Finland offers another of its progenies, Hiidenhauta.
Founded in 2012 by Tuomas Keskimäki (vocals) and Emma Keskimäki (vocals), the band hires Henri Hakala (bass), Eetu Ritakorpi (drums), Otta Hyrvärinen (guitar) et Gastjäle (keyboards/flute) then they begin to compose. Gastjäle finally leaves the band, and they are now at the head of three full-lengths and two EPs. Riivin, their last album, begins now. Notice that the lyrics are in old finnish.
Darkness opens with Riidenlienko, a catchy and ice-cold song. Visceral howlings let sometimes place to sharp melodies or enchanting female vocals, contrasting with this dark dissonance that mesmerizes us. Lettorikko is next, between epic and violent sonorities. Orchestrations allow the band to enter a new dimension, and bass is highlighted, offering the two vocalists a solid basis, just like on the heavy Raate. The song is beautiful but oppressive, sometimes raw and sometimes more heady, but still very pleasant. The violent final part prepares us for Petäjä, a compendium of visceral blackness. The singer’s howlings of sorrow are frightening, and the female clean vocals come to ease the mixing, while the rhythmic part transports us.

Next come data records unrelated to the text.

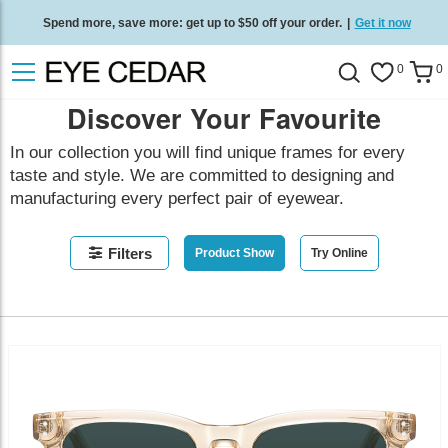
Spend more, save more: get up to $50 off your order.
|
Get it now
Free standard delivery on all orders
/
Shop now
.
0
0
Discover Your Favourite
In our collection you will find unique frames for every
taste and style. We are committed to designing and
manufacturing every perfect pair of eyewear.
Filters
Product Show
Try Online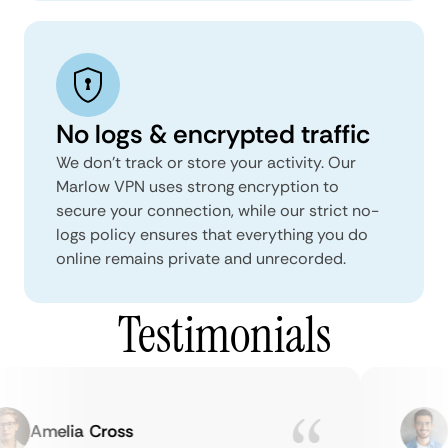
No logs & encrypted traffic
We don't track or store your activity. Our
Marlow VPN uses strong encryption to
secure your connection, while our strict no-
logs policy ensures that everything you do
online remains private and unrecorded.
Testimonials
Amelia Cross
Ma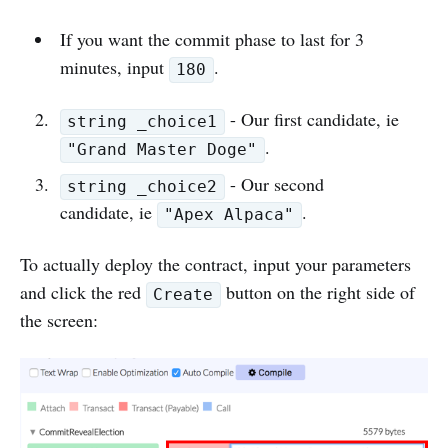
If you want the commit phase to last for 3
minutes, input
.
180
- Our first candidate, ie
string _choice1
.
"Grand Master Doge"
- Our second
string _choice2
candidate, ie
.
"Apex Alpaca"
To actually deploy the contract, input your parameters
and click the red
button on the right side of
Create
the screen: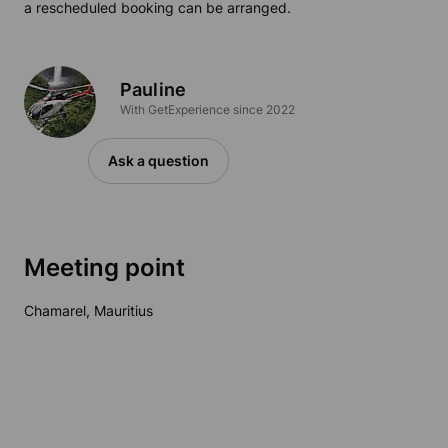
a rescheduled booking can be arranged.
Pauline
With GetExperience since 2022
Ask a question
Meeting point
Chamarel, Mauritius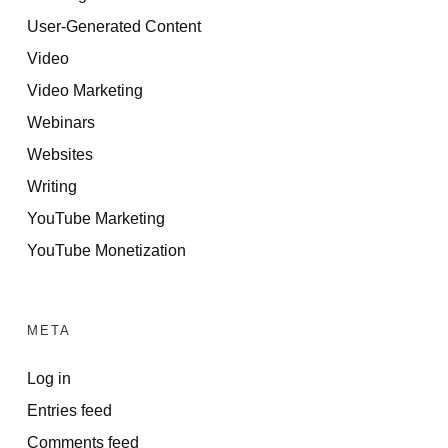
User-Generated Content
Video
Video Marketing
Webinars
Websites
Writing
YouTube Marketing
YouTube Monetization
META
Log in
Entries feed
Comments feed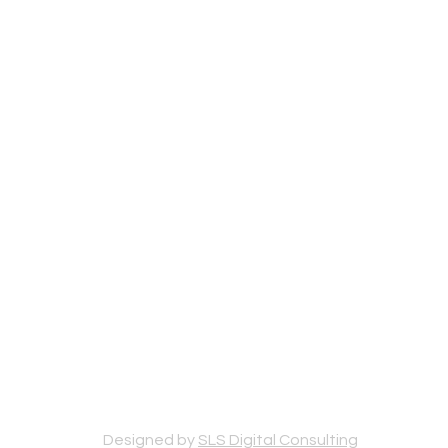
Designed by
SLS Digital Consulting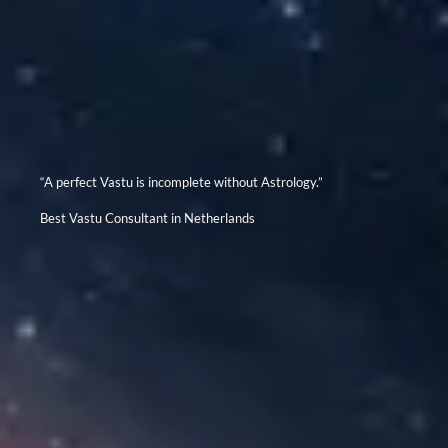
“A perfect Vastu is incomplete without Astrology.”
Best Vastu Consultant in Netherlands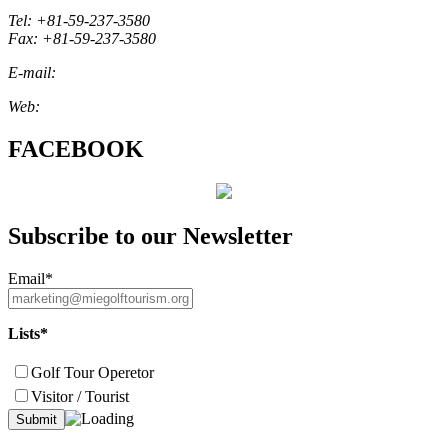
Tel: +81-59-237-3580
Fax: +81-59-237-3580
E-mail:
marketing@miegolftourism.org
Web:
www.miegolftourism.org
FACEBOOK
Subscribe to our Newsletter
Email*
Lists*
Golf Tour Operetor
Visitor / Tourist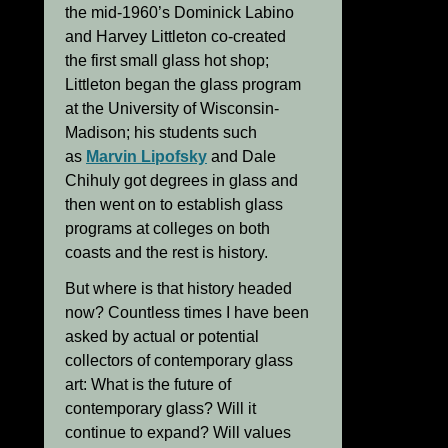
the mid-1960’s Dominick Labino
and Harvey Littleton co-created
the first small glass hot shop;
Littleton began the glass program
at the University of Wisconsin-
Madison; his students such
as
Marvin Lipofsky
and Dale
Chihuly got degrees in glass and
then went on to establish glass
programs at colleges on both
coasts and the rest is history.
But where is that history headed
now? Countless times I have been
asked by actual or potential
collectors of contemporary glass
art: What is the future of
contemporary glass? Will it
continue to expand? Will values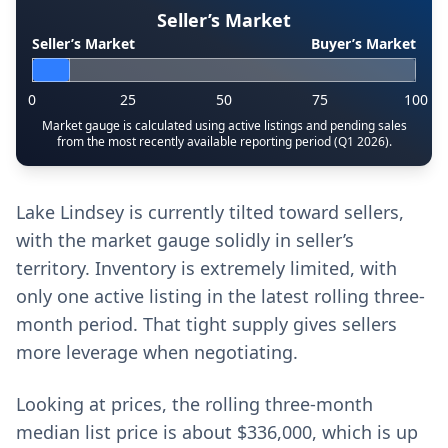
Seller’s Market
Seller’s Market
Buyer’s Market
0
25
50
75
100
Market gauge is calculated using active listings and pending sales
from the most recently available reporting period (Q1 2026).
Lake Lindsey is currently tilted toward sellers,
with the market gauge solidly in seller’s
territory. Inventory is extremely limited, with
only one active listing in the latest rolling three-
month period. That tight supply gives sellers
more leverage when negotiating.
Looking at prices, the rolling three-month
median list price is about $336,000, which is up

Leväkkö slows the tempo down while picking into Doom and DSBM, allowing this dissonant rhythmic to crush us while the band weaves this universe of blackness that shrouds us before Halava. The song is more energetic, more raw, but orchestrations come to contrast with those sharp and intriguing tones. The impressive coldness is back with Yövilkka, a fast and fierce song. The band offers riffs full of both rage and beauty, that showcases the composition’s strength and melodicity. The final break is beautiful, but blackness comes over before Ahonoidanlukko. The beginning is slow but crushing, and intensity slowly increases, unveiling more piercing parts and some symphonic influences. Last song, Harmio offers a real wave of sound, between melodicity, aggressive howlings and soothing clean vocals. It also picks into some typically finnish elements for a breathtaking conclusion.
Hiidenhauta offers with Riivin a condensed of Finnish coldness. This majestic and ambient touch meets a raw and visceral basis anchored in violence for a beautiful contrast.